Location: In north-western Europe, Denmark consists of the peninsula of Jutland (Jylland) and adjacent islands in the North Sea and Baltic. It has land borders with the Federal Republic of Germany in the south
Large islands: Sjaelland, Fyn, Lolland, Bornholm, Falster, Langeland
Area: 43,069 sq km
National composition: Danes
Religion: Protestant (Lutheran)
Official language: Danish
Currency: Krone (crown) = 100 ore
Administrative divisions: Denmark is divided into five regions
Other major cities: Arhus (Aarhus), Odense, Alborg (Aalborg)
Highest elevation: Yding Skovhoj
Chief river: Gudena
Climate: Temperate and wet, cold winters and warm summers
Denmark consists of the Jutland (Jylland) peninsula, which contains the country’s highest point, and about 500 islands, none of which rises higher than 143m above sea level. This low-lying country is made up of plains, rolling hills, moraine ridges and broad valleys. There are many lakes formed during the Pleistocene Ice Age and coastal lagoons protected from the sea by sand dunes. Forests occupy about one-tenth of the total area.
Crops are grown on about 60 per cent of the land, while 30 per cent is meadow and pasture. Danish agriculture is perhaps the most advanced and best organized in the world, although it accounted for only 5 per cent of the gross domestic product in 1982. The livestock farming industry produces butter, milk, cheese, bacon and meat, which are international known for their quality. Danish farmers breed high-yield breeds of cattle, pigs, poultry and sheep and much breeding stock is exported. The chief crops are barley, fruit, oats, potatoes, sugar beet, vegetables and wheat. Fishing is also important in the economy.
Denmark’s prosperity, however, is now based on industry, which accounted for 24 per cent of the gross domestic product in 1982 (71 per cent came from service). Denmark’s resources do not meet the needs of its manufacturers, although some brown coal, kaolin and lignite are mined and building stone is quarried. Recently, oil and natural gas have been tapped off the west coast. However, the manufacturing industries are highly advanced and specialized. Shipbuilding and the manufacture of ships’ engines are extremely important. Danish farm machinery, electrical engineering, precision instruments and electronics have excellent reputations. Their food-processing and brewing are highly developed. Other major products include chemicals, pharmaceuticals, porcelain and textiles. Metallurgy is a rapidly growing industry.

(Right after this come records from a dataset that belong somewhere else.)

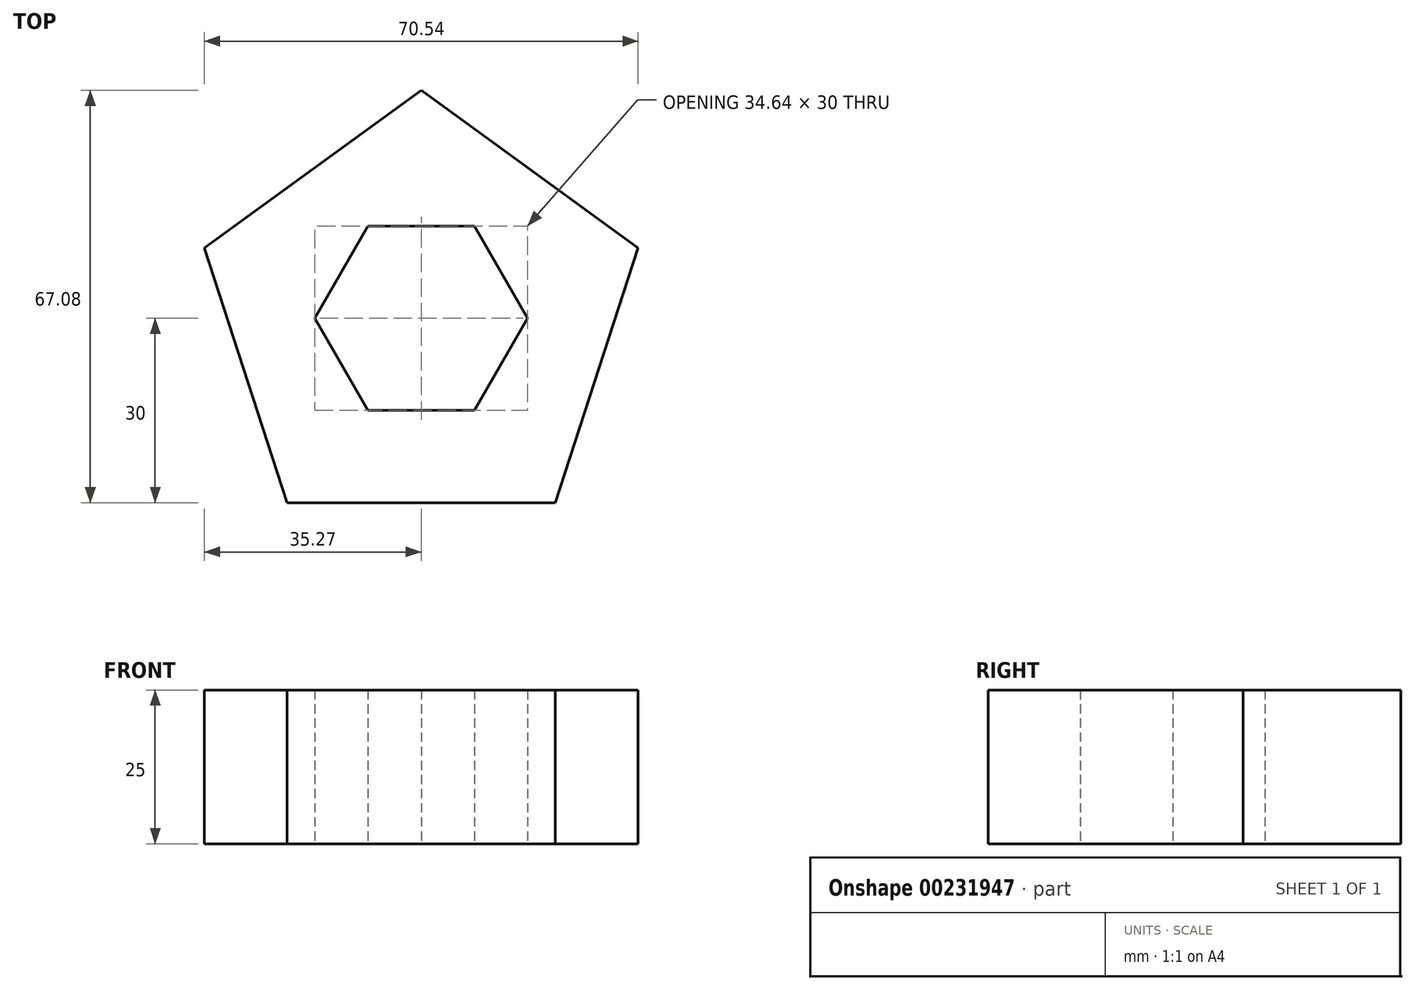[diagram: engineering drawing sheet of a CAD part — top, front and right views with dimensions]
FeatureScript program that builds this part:
annotation { "Feature Type Name" : "Feature", "Feature Type Description" : "" }
export const myFeature = defineFeature(function(context is Context, id is Id, definition is map)
    precondition{}
    {
        {
            var Q0;
            Q0=qCreatedBy(makeId("Top.planeOp"),FACE);
            var sketch = newSketch(context, id + "F0", { "sketchPlane" : qUnion([Q0])});
            skCircle(sketch, "E0.cCircle", {"center": v(0, 0) * mm, "radius": 15 * mm, "construction": true});
            skLineSegment(sketch, "E0.0", {"start": v(-8.66, 15) * mm, "end": v(8.66, 15) * mm});
            skLineSegment(sketch, "E0.1", {"start": v(8.66, 15) * mm, "end": v(17.32, 0) * mm});
            skLineSegment(sketch, "E0.2", {"start": v(17.32, 0) * mm, "end": v(8.66, -15) * mm});
            skLineSegment(sketch, "E0.3", {"start": v(8.66, -15) * mm, "end": v(-8.66, -15) * mm});
            skLineSegment(sketch, "E0.4", {"start": v(-8.66, -15) * mm, "end": v(-17.32, 0) * mm});
            skLineSegment(sketch, "E0.5", {"start": v(-17.32, 0) * mm, "end": v(-8.66, 15) * mm});
            skPoint(sketch, "E0.0.midPoint", {"position": v(0, 15) * mm});
            skCircle(sketch, "E1.cCircle", {"center": v(0, 0) * mm, "radius": 30 * mm, "construction": true});
            skLineSegment(sketch, "E1.0", {"start": v(35.27, 11.46) * mm, "end": v(21.8, -30) * mm});
            skLineSegment(sketch, "E1.1", {"start": v(21.8, -30) * mm, "end": v(-21.8, -30) * mm});
            skLineSegment(sketch, "E1.2", {"start": v(-21.8, -30) * mm, "end": v(-35.27, 11.46) * mm});
            skLineSegment(sketch, "E1.3", {"start": v(-35.27, 11.46) * mm, "end": v(0, 37.08) * mm});
            skLineSegment(sketch, "E1.4", {"start": v(0, 37.08) * mm, "end": v(35.27, 11.46) * mm});
            skPoint(sketch, "E1.0.midPoint", {"position": v(28.53, -9.27) * mm});
            skSolve(sketch);
        }
        {
            var Q0;
            Q0=makeQuery(id+"F0.imprint","IMPRINT",FACE,{"disambiguationData":[TD([[makeQuery(id+"F0.imprint","IMPRINT",EDGE,{"derivedFrom":sQuery(id+"F0.wireOp",EDGE,"E0.0")}),1.0]])]});
            extrude(context, id + "F1", {"entities" : qUnion([Q0]), "depth" : 25 * mm});
        }
    });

Because much of Denmark is made up of islands, the demands on the transport and communication systems are high. A well organized system of ferries connects the islands and Jylland. Some ferries also operate on international routes, providing connections with west Germany, Sweden and Norway. Shipping and air transport are also important. The largest sea port and international airport are at Copenhagen.
Denmark is a prosperous country with highly developed farming and manufacturing industries. Its per capita gross national product in 1981 was US $13,120, the third of the ten nations in the European Economic Community, which Denmark joined in 1973.